____ Exercise material

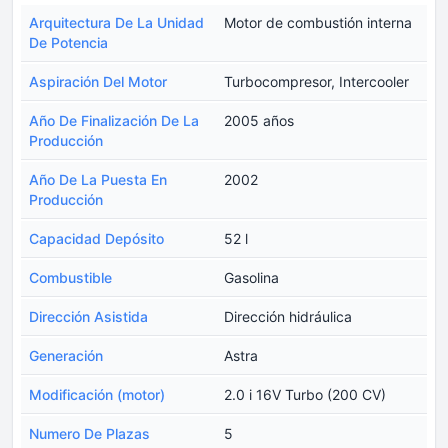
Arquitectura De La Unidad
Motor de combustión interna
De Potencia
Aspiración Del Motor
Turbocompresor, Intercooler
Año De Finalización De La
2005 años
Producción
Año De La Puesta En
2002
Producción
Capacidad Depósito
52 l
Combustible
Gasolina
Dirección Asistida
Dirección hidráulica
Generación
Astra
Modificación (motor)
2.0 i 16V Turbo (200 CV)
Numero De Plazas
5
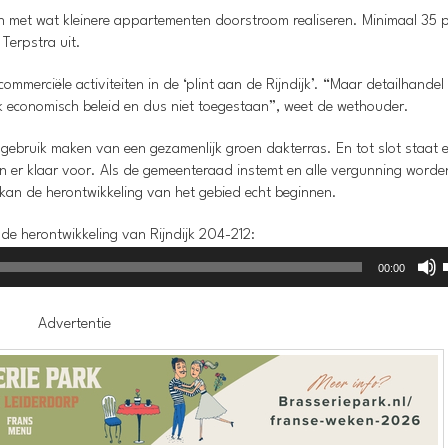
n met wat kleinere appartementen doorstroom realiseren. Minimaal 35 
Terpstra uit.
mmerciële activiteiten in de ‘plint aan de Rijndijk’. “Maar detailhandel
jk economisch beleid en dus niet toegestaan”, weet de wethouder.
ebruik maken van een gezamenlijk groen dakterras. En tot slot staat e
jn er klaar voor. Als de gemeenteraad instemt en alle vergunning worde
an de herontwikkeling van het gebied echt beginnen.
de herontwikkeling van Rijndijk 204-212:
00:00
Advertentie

________

> Task prompt:
Only the pictures are to be left out; write out all the other data exactly.

> Output:
Arquitectura De La Unidad
Motor de combustión interna
De Potencia
Aspiración Del Motor
Turbocompresor, Intercooler
Año De Finalización De La
2005 años
Producción
Año De La Puesta En
2002
Producción
Capacidad Depósito
52 l
Combustible
Gasolina
Dirección Asistida
Dirección hidráulica
Generación
Astra
Modificación (motor)
2.0 i 16V Turbo (200 CV)
Numero De Plazas
5
n met wat kleinere appartementen doorstroom realiseren. Minimaal 35 
Terpstra uit.
mmerciële activiteiten in de ‘plint aan de Rijndijk’. “Maar detailhandel
jk economisch beleid en dus niet toegestaan”, weet de wethouder.
ebruik maken van een gezamenlijk groen dakterras. En tot slot staat e
jn er klaar voor. Als de gemeenteraad instemt en alle vergunning worde
an de herontwikkeling van het gebied echt beginnen.
de herontwikkeling van Rijndijk 204-212:
00:00
Advertentie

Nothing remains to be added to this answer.